Langit sore itu mendung, seperti perasaan Ara yang belum sempat menyatakan isi hatinya kepada Bima. Hujan mulai turun ketika bel pulang berbunyi. Siswa-siswi berlarian keluar, tapi Ara tetap duduk di bangkunya, memandangi jendela yang mulai dihiasi titik-titik air.
“Belum pulang?” tanya suara yang sangat dikenalnya.
Ara menoleh. Bima berdiri di ambang pintu kelas, dengan tas disampirkan dan rambut sedikit basah.
“Lagi nunggu hujan reda,” jawab Ara singkat.
Bima tersenyum, lalu duduk di bangku kosong di depannya. “Sama. Aku juga.”
Beberapa menit berlalu dalam diam. Hanya suara hujan dan detak jantung Ara yang semakin kencang. Ia mencuri pandang ke arah Bima yang sedang menatap keluar. Rasanya sekarang atau tidak sama sekali.
“Bim,” panggil Ara lirih.
“Hm?”
“Aku... suka kamu.”
Bima menoleh, wajahnya terlihat kaget, tapi tidak marah. “Sejak kapan?”
Ara menunduk malu. “Sejak kamu pinjemin jaket waktu aku kedinginan di kelas IPA, tiga bulan lalu.”

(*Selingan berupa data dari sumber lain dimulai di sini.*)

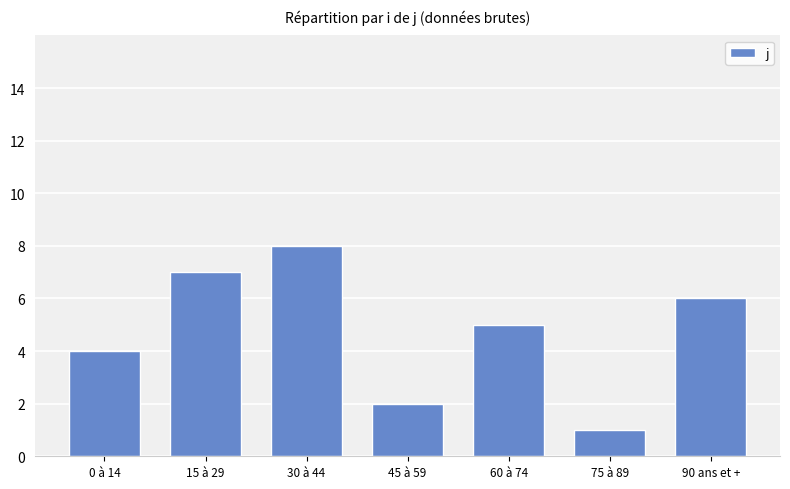

True or false: the data shows 4 at 0 à 14.

True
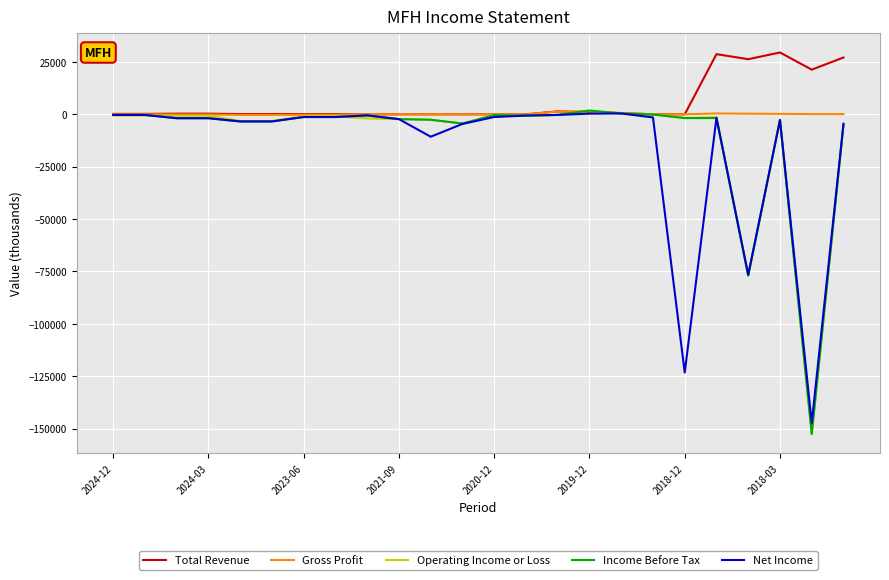

What is the maximum value shown in the chart?

29500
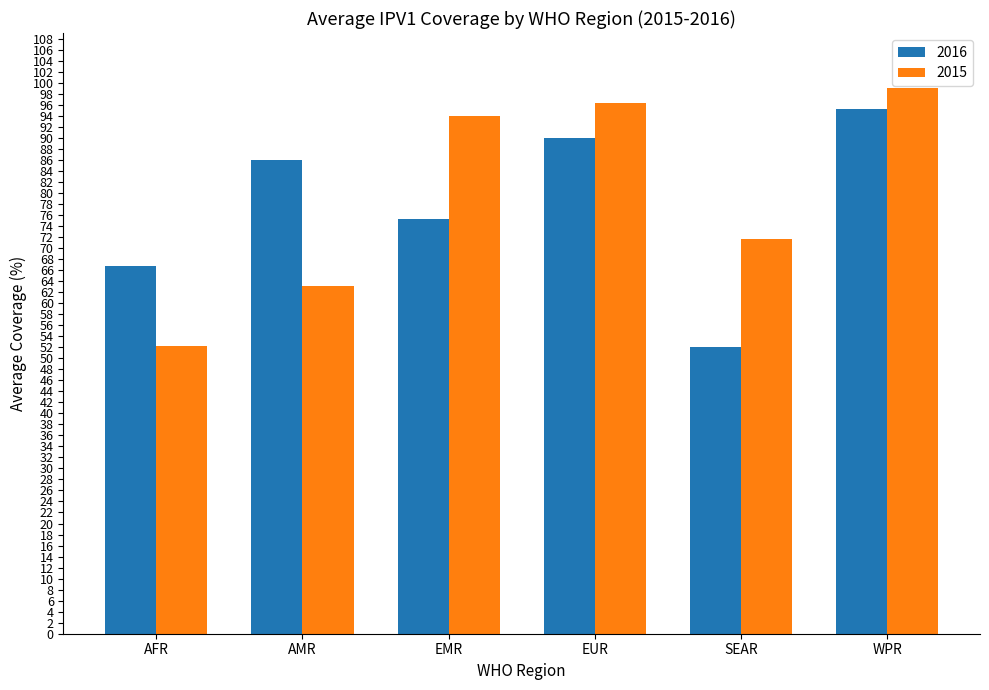

True or false: 2016 has a value of 114.3 at AFR.

False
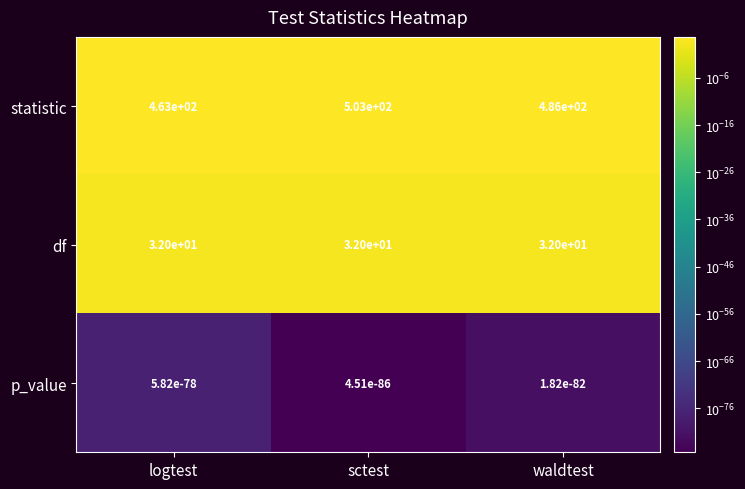

Which series changed the most between sctest and waldtest?

statistic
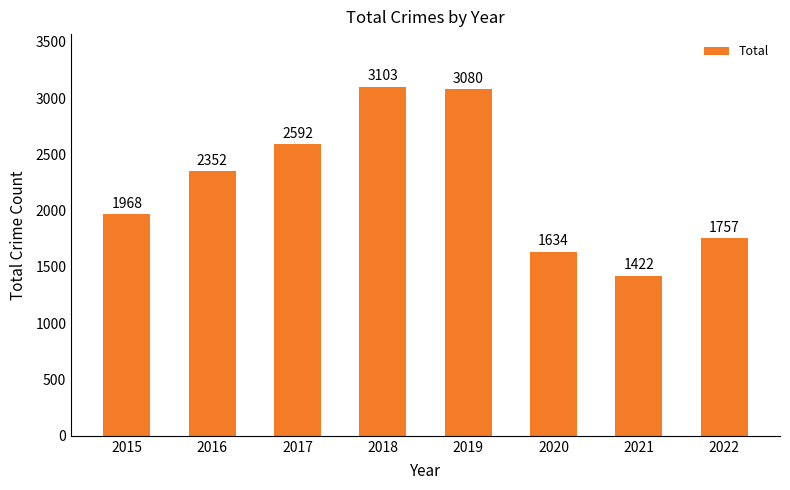

What is the minimum value shown in the chart?

1422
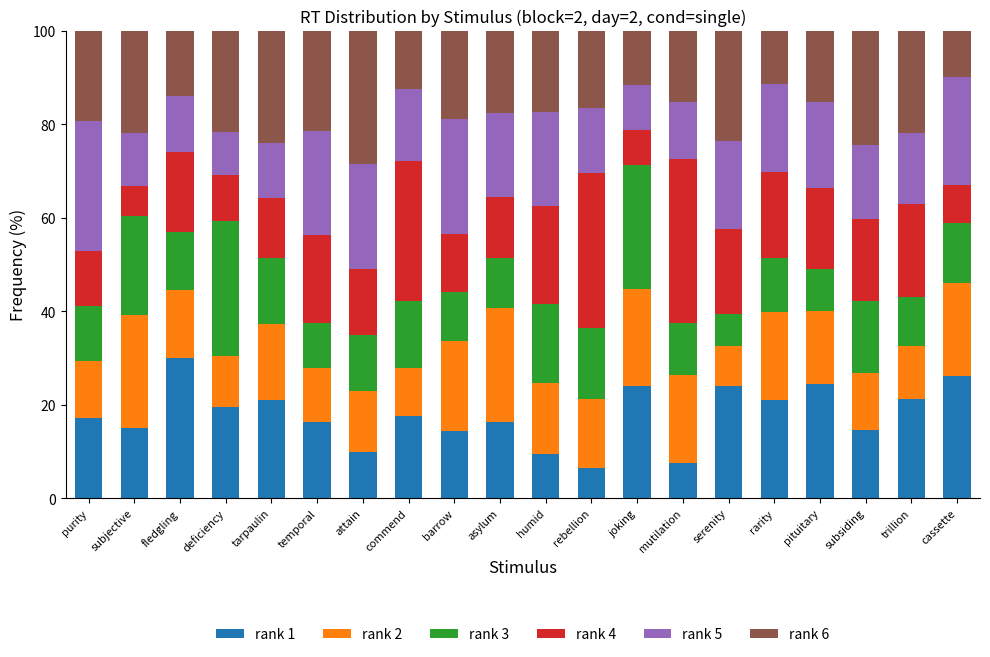

What is the difference between the rank 1 values at pituitary and subsiding?

9.9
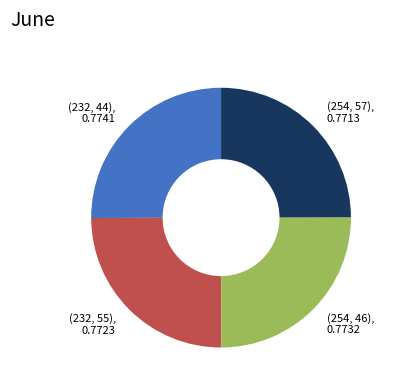

Is there a majority slice in this chart?

No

Bima tertawa kecil. “Kamu telat bilang.”
Ara menatapnya heran. “Maksudnya?”
“Karena aku juga suka kamu. Sejak kamu marah-marah waktu aku hampir jatuh pas upacara. Katanya ‘bodoh, tapi lucu’.”
Ara tersipu. Mereka tertawa bersama, sementara hujan masih turun deras. Tapi kali ini, langit tidak lagi kelabu. Karena di hati mereka, sudah mulai muncul pelangi.